The weather on Monday, Day 8, was atrocious. The wind was blowing at a steady 20 mph with gusts nearing 50 mph, and it was raining off and on. So the logical thing for us Preservation Institute: Nantucket students to do was to climb church belltowers. But not before a morning lecture by the aforementioned Rudy Christian, who is a timber framer and director of the Preservation Trades Network. It’s hard to find someone more passionate about what he does than Christian, and his excellent lecture stressed the importance of keeping quality craftsmanship alive for generations to come.
Afterward, we headed to Unitarian Church — known for its Notre Dame-esque gold dome towering over downtown Nantucket — with Christian and Laura Saeger to see examples of timber framing.
Then we headed to the First Congregational Church and Old North Vestry. (Unitarian Church used to be Second Congregational.)
On Day 9, Mark Voight, the Nantucket Historic District Commission’s executive director, visited Sherburne Hall. Voight is a University of Florida alumnus and former PI:N student who came back to Nantucket to live and work. His committee is in charge of approving any construction project or alteration on the island. I wouldn’t want his job. The commission meets once a week as opposed to once a month like most places. And multimillionaries who want to build or renovate aren’t used to hearing “no.”
He seems to spend a lot of time keeping renewable energy projects at bay. He opposes the Cape Wind project because the windmills will be visible from the island, and he said one of the draws of Nantucket is that you can’t usually see other land from the island (other than nearby Tuckernuck and Muskeget islands, of course). He also has been opposing efforts to allow solar panels on roofs because he doesn’t want to allow fads. In other words, if he approves a big solar panel system on a roof visible from the street and five years later a smaller, less obtrusive system is invented, the original is going to be an unnecessary eyesore. And based on my week and a half on Nantucket, there’s not a whole lot sun here anyway.
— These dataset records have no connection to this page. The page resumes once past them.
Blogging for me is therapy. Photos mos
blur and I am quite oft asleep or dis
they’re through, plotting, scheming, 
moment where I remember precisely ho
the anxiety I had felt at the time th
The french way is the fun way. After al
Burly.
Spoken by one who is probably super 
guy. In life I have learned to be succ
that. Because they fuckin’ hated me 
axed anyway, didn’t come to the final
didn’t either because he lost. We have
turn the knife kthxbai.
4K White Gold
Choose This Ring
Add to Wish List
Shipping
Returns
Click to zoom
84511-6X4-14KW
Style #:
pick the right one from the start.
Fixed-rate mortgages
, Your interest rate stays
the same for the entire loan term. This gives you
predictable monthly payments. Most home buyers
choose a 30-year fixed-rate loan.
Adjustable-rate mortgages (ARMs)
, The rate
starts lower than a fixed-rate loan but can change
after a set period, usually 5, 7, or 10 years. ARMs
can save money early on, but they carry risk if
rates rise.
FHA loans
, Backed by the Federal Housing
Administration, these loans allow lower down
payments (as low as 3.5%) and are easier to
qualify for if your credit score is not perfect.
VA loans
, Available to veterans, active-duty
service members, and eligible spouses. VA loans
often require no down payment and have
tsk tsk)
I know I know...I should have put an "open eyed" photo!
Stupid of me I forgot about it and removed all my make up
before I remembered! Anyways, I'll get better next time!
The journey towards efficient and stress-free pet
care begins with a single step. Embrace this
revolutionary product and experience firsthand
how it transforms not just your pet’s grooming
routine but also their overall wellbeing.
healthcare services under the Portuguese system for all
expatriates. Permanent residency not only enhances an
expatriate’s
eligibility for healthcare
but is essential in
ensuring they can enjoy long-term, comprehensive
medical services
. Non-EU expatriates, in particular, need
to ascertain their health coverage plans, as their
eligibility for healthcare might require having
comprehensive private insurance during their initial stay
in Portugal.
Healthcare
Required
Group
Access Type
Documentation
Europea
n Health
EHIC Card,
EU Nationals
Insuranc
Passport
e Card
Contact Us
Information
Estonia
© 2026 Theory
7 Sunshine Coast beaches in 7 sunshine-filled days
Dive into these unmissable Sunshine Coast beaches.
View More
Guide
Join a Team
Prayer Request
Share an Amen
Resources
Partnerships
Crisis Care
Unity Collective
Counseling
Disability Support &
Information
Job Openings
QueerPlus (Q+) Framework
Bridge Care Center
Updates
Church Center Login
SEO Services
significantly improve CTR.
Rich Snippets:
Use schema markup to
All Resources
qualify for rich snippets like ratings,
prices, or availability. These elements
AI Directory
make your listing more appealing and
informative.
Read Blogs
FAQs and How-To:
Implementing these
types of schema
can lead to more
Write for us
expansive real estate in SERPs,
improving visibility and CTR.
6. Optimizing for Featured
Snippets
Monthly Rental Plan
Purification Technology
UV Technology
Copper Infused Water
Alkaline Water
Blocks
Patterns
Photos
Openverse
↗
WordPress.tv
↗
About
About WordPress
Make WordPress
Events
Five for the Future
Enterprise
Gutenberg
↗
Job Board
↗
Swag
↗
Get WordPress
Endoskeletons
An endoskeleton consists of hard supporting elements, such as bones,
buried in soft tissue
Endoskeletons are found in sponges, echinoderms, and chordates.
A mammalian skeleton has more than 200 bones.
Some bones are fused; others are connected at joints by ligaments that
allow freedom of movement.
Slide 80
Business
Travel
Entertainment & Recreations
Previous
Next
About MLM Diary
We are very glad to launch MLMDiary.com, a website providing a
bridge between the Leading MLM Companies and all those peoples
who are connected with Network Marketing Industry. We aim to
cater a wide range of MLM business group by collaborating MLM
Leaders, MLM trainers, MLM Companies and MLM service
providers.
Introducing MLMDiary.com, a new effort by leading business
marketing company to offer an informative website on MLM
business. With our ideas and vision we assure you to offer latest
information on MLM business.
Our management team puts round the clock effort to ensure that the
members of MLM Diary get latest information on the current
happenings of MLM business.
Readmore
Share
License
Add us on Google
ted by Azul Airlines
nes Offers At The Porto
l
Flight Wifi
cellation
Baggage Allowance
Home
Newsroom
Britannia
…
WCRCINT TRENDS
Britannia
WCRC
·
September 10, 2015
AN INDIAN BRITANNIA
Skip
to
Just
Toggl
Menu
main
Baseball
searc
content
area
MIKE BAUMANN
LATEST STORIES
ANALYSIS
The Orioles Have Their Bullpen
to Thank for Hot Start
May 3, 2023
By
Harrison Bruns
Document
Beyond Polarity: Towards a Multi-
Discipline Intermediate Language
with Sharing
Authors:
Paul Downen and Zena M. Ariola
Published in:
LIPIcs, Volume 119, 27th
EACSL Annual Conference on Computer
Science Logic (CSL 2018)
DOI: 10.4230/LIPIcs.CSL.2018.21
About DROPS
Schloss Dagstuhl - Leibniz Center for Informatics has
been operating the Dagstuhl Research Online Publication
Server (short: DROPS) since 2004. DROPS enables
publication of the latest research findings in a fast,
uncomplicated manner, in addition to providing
I’m a big proponent of renewable energy and feel historic districts need to loosen up. Sure, the most environmentally friendly building is the one that’s already built — especially ones that are centuries old — but any extra effort would help. I don’t think solar panels should be allowed to engulf properties, but I don’t believe the Cape Wind project should be denied because waterfront landowners don’t want their view ruined. The Dutch seem to like windmills; I’m sure they will eventually too.